Music is cheap now, and given this works just fine for most consumers adopting an all-physical / live and merch model is a very very hard sell.

Yeah, it can be argued that, as long as the player delivers the bits to the endpoint, whatever that is, it’s bit-perfect, so you can’t blame the player for what the endpoint does with them. Also, bit-perfect and lossless are two different things.

1 Like

Yeah the video covers my feeling on the topic. Once exclusive mode is implemented, it will fix automatic sample rate switching issue like Roon, Qobuz, and Tidal, at least on desktop.

However, what still baffles me since I first read it…why are they downsampling/resampling all their high res (24/48, 24/96, 24/192) to 24/44.1???

Last time I brought it, I compared it to MQA and I forgot to expand on it. Now sure, MQA was much worse and was lossy LOSSY, in comparison to resampling by Spotify. Still, the reason why it reminds me of MQA is because just like how when MQA came out in 2015ish or so, the reason for it made zero sense to me! Even back then, we had enough bandwidth for streaming lossless as well as HD/4k video.

Now in 2025, there is plenty of bandwidth and total data in most plans to accommodate full bit perfect high-res (24/48 and 24/96) at BOTH home/desktop and mobile/travel. Not only that, but the other companies are charging less and not touching the original files whatsoever.

I read the Spotify AMA from Reddit that someone linked above, and the manager’s explanation does not pass the smell test to have everything downsampled to 24/44.1

People do not have issues with high res playback anymore on most devices, especially not on any audio related devices, and the bump in data would still not be that big.

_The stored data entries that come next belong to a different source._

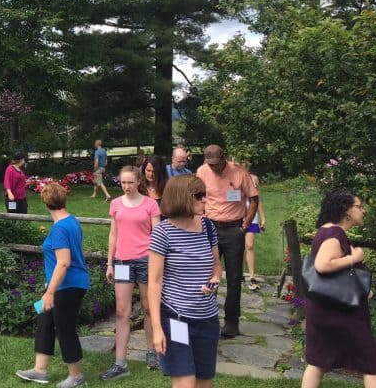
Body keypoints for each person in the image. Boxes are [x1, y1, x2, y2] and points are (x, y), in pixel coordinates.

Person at [148, 175, 222, 388]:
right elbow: (154, 282)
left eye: (205, 195)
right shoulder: (163, 233)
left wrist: (214, 279)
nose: (205, 200)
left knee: (203, 383)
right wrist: (157, 328)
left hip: (207, 319)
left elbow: (216, 266)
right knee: (186, 382)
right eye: (199, 196)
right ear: (182, 197)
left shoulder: (208, 227)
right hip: (176, 318)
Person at [302, 191, 376, 388]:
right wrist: (355, 257)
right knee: (372, 363)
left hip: (323, 308)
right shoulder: (334, 233)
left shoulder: (325, 230)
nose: (363, 211)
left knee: (317, 362)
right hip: (338, 312)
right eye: (359, 207)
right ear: (346, 211)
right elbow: (323, 265)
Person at [16, 182, 89, 388]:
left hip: (68, 286)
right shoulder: (71, 221)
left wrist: (49, 292)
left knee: (64, 328)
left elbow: (64, 262)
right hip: (62, 284)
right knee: (45, 322)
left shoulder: (59, 228)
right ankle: (40, 370)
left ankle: (76, 376)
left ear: (45, 203)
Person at [100, 165, 161, 380]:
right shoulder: (116, 204)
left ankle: (152, 351)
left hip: (146, 261)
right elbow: (113, 234)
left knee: (148, 308)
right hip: (123, 262)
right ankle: (120, 362)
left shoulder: (151, 204)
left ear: (138, 182)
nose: (126, 186)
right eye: (123, 182)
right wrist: (110, 263)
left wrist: (157, 263)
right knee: (122, 312)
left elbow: (158, 235)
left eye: (130, 182)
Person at [195, 144, 258, 338]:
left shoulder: (239, 173)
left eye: (216, 163)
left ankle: (232, 322)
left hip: (233, 229)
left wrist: (245, 226)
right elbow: (196, 196)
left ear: (224, 157)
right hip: (210, 226)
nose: (213, 167)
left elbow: (254, 199)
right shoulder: (202, 172)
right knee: (206, 275)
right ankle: (206, 319)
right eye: (210, 163)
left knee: (233, 277)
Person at [239, 160, 265, 290]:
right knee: (238, 247)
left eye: (245, 167)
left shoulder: (254, 179)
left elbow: (257, 200)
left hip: (252, 216)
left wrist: (263, 217)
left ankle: (252, 276)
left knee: (249, 245)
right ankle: (239, 274)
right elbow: (230, 198)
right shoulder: (233, 180)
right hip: (237, 216)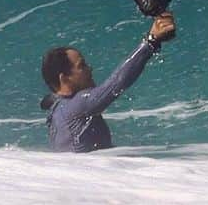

Also, if someone’s random device happened to have an issue where for some reason 24/96 or 24/192 wasn’t supported…give them the downsampled 24/44.1 or 16/44.1.

I figured this is probably Spotify’s attempt to somehow make a grab at a later “High-res tier” once things cool down.

HOWEVER, if they don’t plan on doing that and they genuinely believer this, I’m truly baffled. Like why cripple and downsample music for people who have perfectly good equipment that supports full high-res!? Just send the original as is, without your modification. Who asked you for this!?

I’ve read plenty of threads across forums about Apple Music, Tidal, Amazon HD etc about exclusive mode and stuff. However, NOT ONCE did I ever come across a request by anyone to have everything be 24/44.1. Not once.

I can understand the greedy “high res tier for later” angle. However, if this is how Spotify actually decides to keep it, I’m genuinely puzzled. You took so long, and yet just had to go do this at the end. You can go even more nuts with the app in other department, but at least deliver the music as is without your modification.

It might be a first world problem, but it’s about the principle. :rofl:

1 Like

I discovered today that I have it, but I can’t really use it because according to the Spotify App my KEF LSX II isn’t compatible with it.
Edit, one day Later: Seems to be just a bug, now it’s working.